Conditional Drawdown at Risk (CDaR_α) — expected drawdown given drawdown is at or beyond DaR_α: CDaR_α = E[D | D ≤ DaR_α] (using the convention that drawdowns are negative). CDaR_α is always at least as deep as DaR_α and captures how bad tail underwater periods are on average.

At α → 1, CDaR approaches MDD. At moderate α (0.90–0.95), CDaR balances depth and frequency of pain — penalizing portfolios that linger moderately underwater, not only those that cliff-dive once.

Sample vs scenario CDaR

Historical CDaR sorts observed drawdowns from a backtest window and averages the worst tail. Scenario CDaR computes drawdown paths on Monte Carlo simulated return paths, then applies the same tail average. Scenario methods need realistic autocorrelation and fat tails; i.i.d. Gaussian daily returns understate CDaR for equity-heavy books.

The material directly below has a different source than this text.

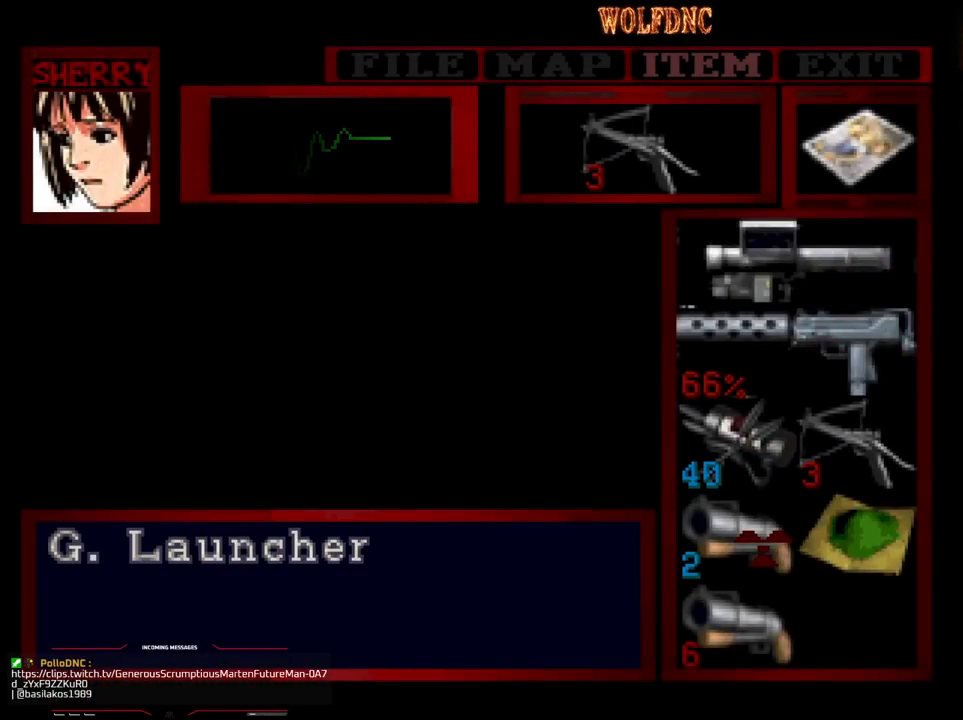
{"buttons": [], "events": [[67, "CROSS", "down"], [100, "CROSS", "up"], [200, "CROSS", "down"], [250, "CROSS", "up"], [333, "CIRCLE", "down"], [433, "CIRCLE", "up"]]}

CDaR optimization: why it is tractable

Minimizing CDaR subject to return or weight constraints looks non-linear because drawdown depends on running peaks. Chekhlov and Uryasev show the problem reformulates as a linear program (LP) or mixed-integer LP when cardinality constraints bind. Practitioners use auxiliary variables for peak value and drawdown at each date; modern solvers (CPLEX, Gurobi, open-source HiGHS) handle thousand-asset instances with monthly rebalancing grids.

Typical objective variants:

Minimize CDaR_α subject to minimum expected return or benchmark tracking error.
Maximize return subject to CDaR_α ≥ −L (tail drawdown budget).
Multi-objective — trade off expected return vs CDaR on an efficient frontier, analogous to mean-variance but with drawdown tails on the risk axis.

CDaR-optimal weights often differ from mean-variance or risk-parity solutions: the optimizer tilts toward assets that recover quickly from underwater episodes, not merely low-volatility names that can still drift down for quarters.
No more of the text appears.